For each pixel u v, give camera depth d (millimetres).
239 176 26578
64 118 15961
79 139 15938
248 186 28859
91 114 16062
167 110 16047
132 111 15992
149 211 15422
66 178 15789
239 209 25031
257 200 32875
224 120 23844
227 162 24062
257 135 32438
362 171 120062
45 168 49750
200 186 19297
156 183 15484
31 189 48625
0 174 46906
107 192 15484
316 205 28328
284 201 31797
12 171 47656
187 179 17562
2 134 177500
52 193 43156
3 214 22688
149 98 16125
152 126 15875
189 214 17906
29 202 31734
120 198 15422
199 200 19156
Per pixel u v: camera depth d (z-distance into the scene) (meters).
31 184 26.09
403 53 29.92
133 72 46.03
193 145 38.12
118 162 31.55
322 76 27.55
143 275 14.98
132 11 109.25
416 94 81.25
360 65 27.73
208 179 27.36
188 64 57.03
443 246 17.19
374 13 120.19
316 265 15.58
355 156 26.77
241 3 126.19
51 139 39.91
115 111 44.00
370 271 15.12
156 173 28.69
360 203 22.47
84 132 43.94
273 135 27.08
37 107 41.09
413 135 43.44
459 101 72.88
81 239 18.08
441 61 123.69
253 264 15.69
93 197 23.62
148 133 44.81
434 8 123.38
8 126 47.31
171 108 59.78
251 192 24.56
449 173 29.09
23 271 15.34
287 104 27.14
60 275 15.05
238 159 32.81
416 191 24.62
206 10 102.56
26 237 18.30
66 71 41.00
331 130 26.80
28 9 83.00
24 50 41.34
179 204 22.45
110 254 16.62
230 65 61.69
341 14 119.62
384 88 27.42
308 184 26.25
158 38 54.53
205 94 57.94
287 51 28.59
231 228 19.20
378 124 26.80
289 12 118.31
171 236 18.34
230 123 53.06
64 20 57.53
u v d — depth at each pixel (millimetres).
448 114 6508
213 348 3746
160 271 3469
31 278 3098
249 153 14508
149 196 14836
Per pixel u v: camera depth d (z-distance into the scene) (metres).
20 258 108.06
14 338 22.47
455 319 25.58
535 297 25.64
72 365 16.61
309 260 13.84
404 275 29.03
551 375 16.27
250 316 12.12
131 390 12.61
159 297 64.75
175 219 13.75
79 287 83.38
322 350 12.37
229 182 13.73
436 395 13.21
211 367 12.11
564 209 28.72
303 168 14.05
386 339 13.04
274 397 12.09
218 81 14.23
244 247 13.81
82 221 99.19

_ _ _ _ _

Give back each record above exactly as written.

For each pixel u v, give camera depth d (millimetres).
239 176 26578
64 118 15961
79 139 15938
248 186 28859
91 114 16062
167 110 16047
132 111 15992
149 211 15422
66 178 15789
239 209 25031
257 200 32875
224 120 23844
227 162 24062
257 135 32438
362 171 120062
45 168 49750
200 186 19297
156 183 15484
31 189 48625
0 174 46906
107 192 15484
316 205 28328
284 201 31797
12 171 47656
187 179 17562
2 134 177500
52 193 43156
3 214 22688
149 98 16125
152 126 15875
189 214 17906
29 202 31734
120 198 15422
199 200 19156
Per pixel u v: camera depth d (z-distance into the scene) (meters).
31 184 26.09
403 53 29.92
133 72 46.03
193 145 38.12
118 162 31.55
322 76 27.55
143 275 14.98
132 11 109.25
416 94 81.25
360 65 27.73
208 179 27.36
188 64 57.03
443 246 17.19
374 13 120.19
316 265 15.58
355 156 26.77
241 3 126.19
51 139 39.91
115 111 44.00
370 271 15.12
156 173 28.69
360 203 22.47
84 132 43.94
273 135 27.08
37 107 41.09
413 135 43.44
459 101 72.88
81 239 18.08
441 61 123.69
253 264 15.69
93 197 23.62
148 133 44.81
434 8 123.38
8 126 47.31
171 108 59.78
251 192 24.56
449 173 29.09
23 271 15.34
287 104 27.14
60 275 15.05
238 159 32.81
416 191 24.62
206 10 102.56
26 237 18.30
66 71 41.00
331 130 26.80
28 9 83.00
24 50 41.34
179 204 22.45
110 254 16.62
230 65 61.69
341 14 119.62
384 88 27.42
308 184 26.25
158 38 54.53
205 94 57.94
287 51 28.59
231 228 19.20
378 124 26.80
289 12 118.31
171 236 18.34
230 123 53.06
64 20 57.53
u v d — depth at each pixel (millimetres).
448 114 6508
213 348 3746
160 271 3469
31 278 3098
249 153 14508
149 196 14836
Per pixel u v: camera depth d (z-distance into the scene) (metres).
20 258 108.06
14 338 22.47
455 319 25.58
535 297 25.64
72 365 16.61
309 260 13.84
404 275 29.03
551 375 16.27
250 316 12.12
131 390 12.61
159 297 64.75
175 219 13.75
79 287 83.38
322 350 12.37
229 182 13.73
436 395 13.21
211 367 12.11
564 209 28.72
303 168 14.05
386 339 13.04
274 397 12.09
218 81 14.23
244 247 13.81
82 221 99.19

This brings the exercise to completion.